About Me

As a dual Ph.D. student in Astrophysics and Astrobiology at the University of Washington, I am deeply engaged in exploring the cosmos through advanced data analysis, machine learning, and statistical modeling. My academic journey began with a dual B.S. in Astrophysics and Geophysics from UCLA, where I graduated with the highest honors, setting the stage for my current research pursuits.

My work primarily focuses on leveraging machine learning techniques to unravel the mysteries of the universe, from detecting faint asteroids in vast datasets to estimating the rotation periods of Jupiter Trojans. I am also probing the nature of dark matter by using convolutional neural networks (CNN) and simulation-based inference to study the interactions between dark matter subhalos and stellar streams. I have a strong background in time-series analysis, deep learning, and pattern recognition, skills that I continuously refine through projects involving the Zwicky Transient Facility and the upcoming Rubin Observatory.

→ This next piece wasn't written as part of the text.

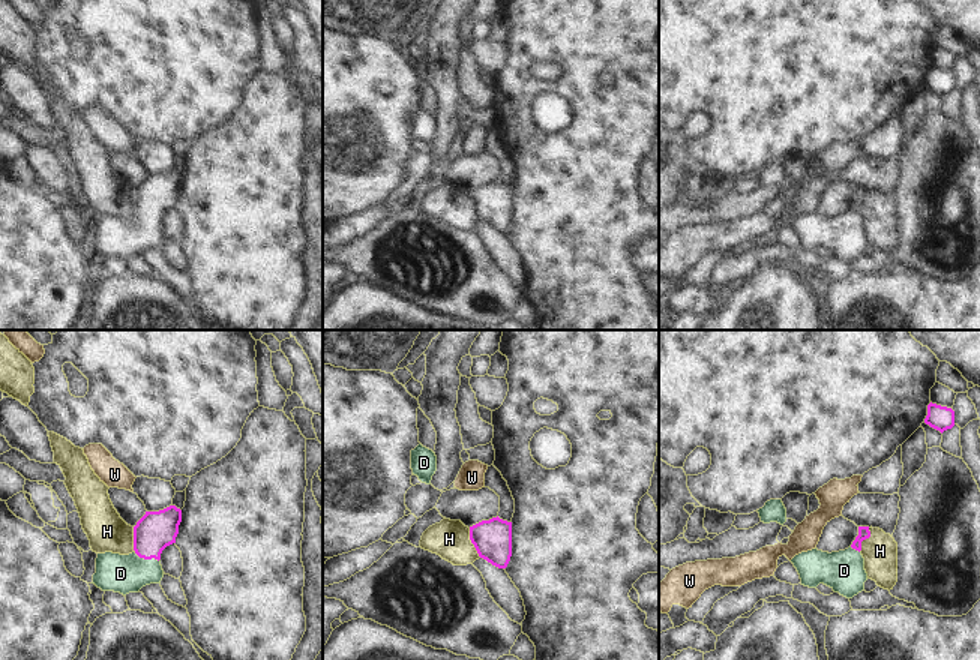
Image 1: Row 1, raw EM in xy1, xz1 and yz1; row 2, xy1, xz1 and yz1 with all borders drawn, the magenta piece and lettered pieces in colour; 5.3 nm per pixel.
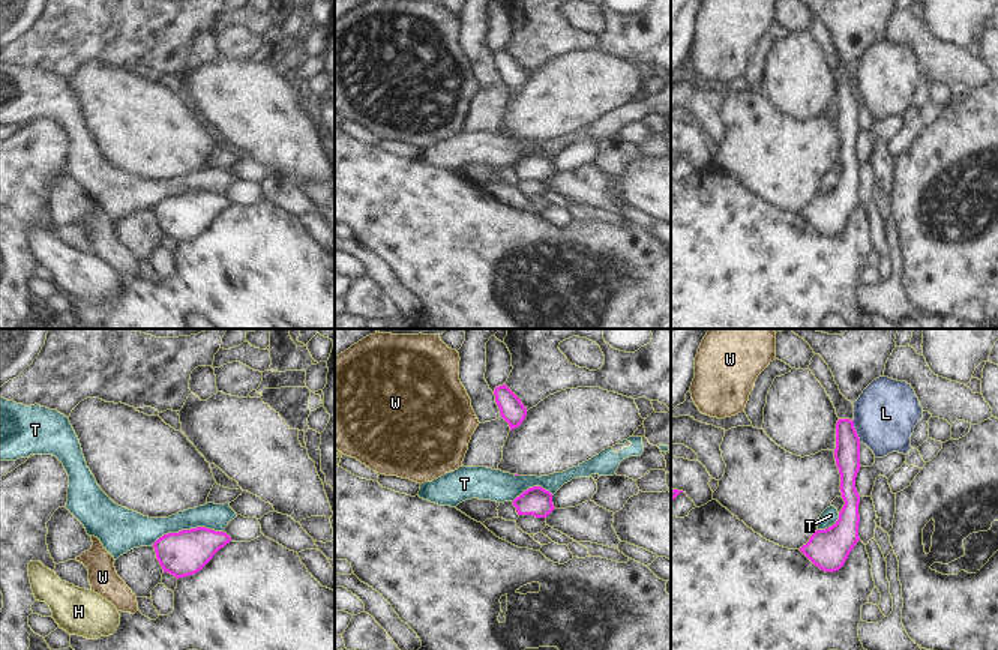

Beyond my research, I have held leadership roles in several academic societies, including serving as President of both The Astronomical Society at UCLA and The Society of Sigma Gamma Epsilon. These experiences have honed my ability to lead teams, communicate complex ideas to diverse audiences, and foster a collaborative environment.

I am passionate about pushing the boundaries of our understanding of the universe, while also exploring the intersection of astrophysics, machine learning, and data science. In addition to my scientific endeavors, I am an avid astrophotographer and traveler, constantly seeking new perspectives and inspirations.

With a robust foundation in astrophysics, machine learning, and data science, I am excited to apply my skills to solve complex problems and contribute to groundbreaking discoveries in the field of astronomy.